On brands ‘taking a knee’ in divisive times
Guest Column: Sandeep Kalsi, CEO of Janga Media – SAAS Marketing Platforms, writes why brands should take a community-first approach and lead with values & purpose
Where to play and how to play, are the questions that many global brands have positively squared up to in a short space of 100 days. The George Floyd movement, Coronavirus and Donald Trump have given brands a new sense of purpose and redefined societal responsibility in a completely new way. Brands have moved from being passive to active participants on contentious and divisive issues to ‘take a knee’.
On the anti-racism and reform of criminal justice campaigns, mass support has been unprecedented. From CEOs through to major global sports leagues, all have been vocal on media, company websites, via official social media accounts or through messages to employees. Major Brands like Netflix remarked: “To be silent is to be complicit. Black lives matter”; and “the inequitable and brutal treatment of Black people in our country must stop,” echoed Amazon. On another stage, the English Premier League is encouraging players to freely ‘take a knee’, whilst the National Football League in the US has publicly apologised for its previous stance on ‘Colin Kaepernick’ and the national anthem.
Nitin Mantri, CEO, Avian-WE and President of the PRCAI comments, “Brands have always been uniquely positioned to make a positive impact on the communities they work and live in. Because of the infodemic of misinformation, brands must now lead with authenticity, empathy and transparency, more than ever. Even before the pandemic, there was a growing clamour among consumers for the display of humanity from brands. A community-first approach is required and to lead with values and purpose.”
The common cause has added integrity and purpose to a Brand’s actions.

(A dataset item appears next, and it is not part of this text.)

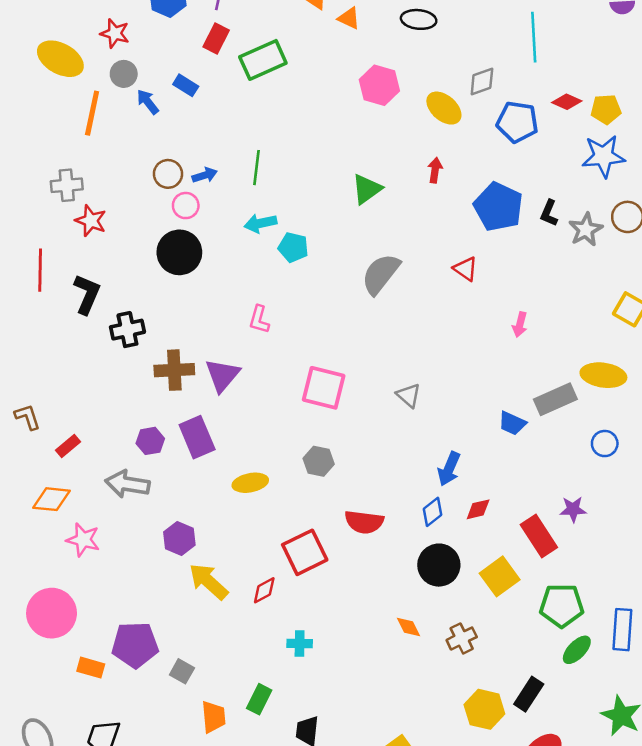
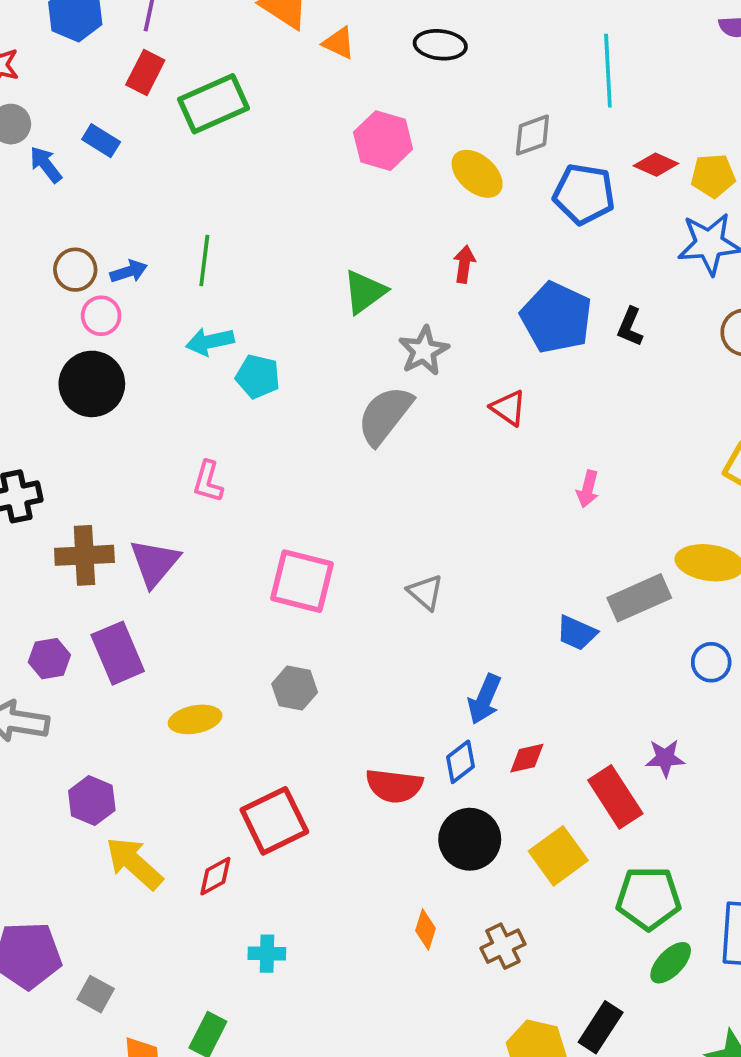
gray star: (586, 230) -> (424, 351), moved
red semicircle: (364, 522) -> (394, 786), moved
orange diamond: (408, 627) -> (425, 930), turned 44

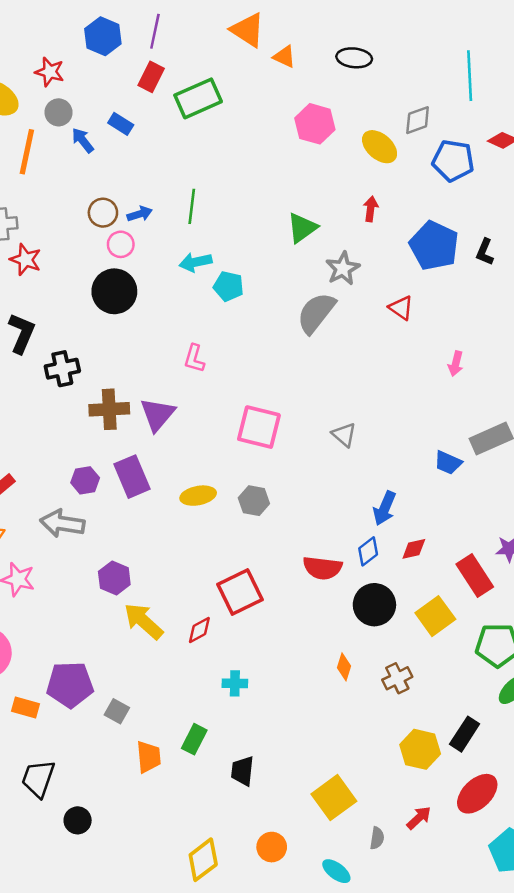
yellow ellipse: (195, 719) -> (198, 496), moved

Jack Dorsey, Twitter’s CEO, exemplified this, realising his organisation’s role in the dissemination of accurate information, especially in a US election year – countering the claims of an over-zealous President with a warning ‘fact-checking’ label. By doing so, almost prompting an employee revolution across the road at Facebook with Mr Zuckerberg neatly sitting on the fence. Corporate inertia will no longer be tolerated.
Tanya Sweta, id8 Media Solutions, the CEO, adds: “For now at least, corporate values take on a new meaning and values-driven Brand marketing will win. Make no mistake, young consumers, especially are making choices based on ethics and a social conscience. The dialogue has to be truthful and actions should speak louder than words.”
With both labour and capital reserves at their disposal, recent weeks have witnessed Corporate Indiaworkin tandem with Government agencies to provide much needed COVID-19 essential services. IFFCO’s ‘Brake The Corona Chain’ aptly illustrated this, a nationwide initiative targeting more than six lakh farmers, cooperatives and transporters; providing masks; medicated soaps and sanitisers; gamcha; food, nutrition and drinking water.
“There’s now a greater introspection on CSR activity in the Boardroom. Lockdown lessons have been learnt, and there is a new realisation of roles of Brands as unofficial NGOs to supplement community and social services. At the heart of this is the need to maintain trust and good faith with all stakeholders,” added IFFCO’s Corporate Communications Chief, Harshendra Singh Verdan.
The last 100 days have seen a new level of Brand compassion and defined a new sense of purpose in a new remodelled economy and world. So, Brands no longer have to consciously grapple with inculcating authenticity and CSR into their messaging frameworks to appease investors, the Boardroom, employees and customers. It all comes rather naturally from within.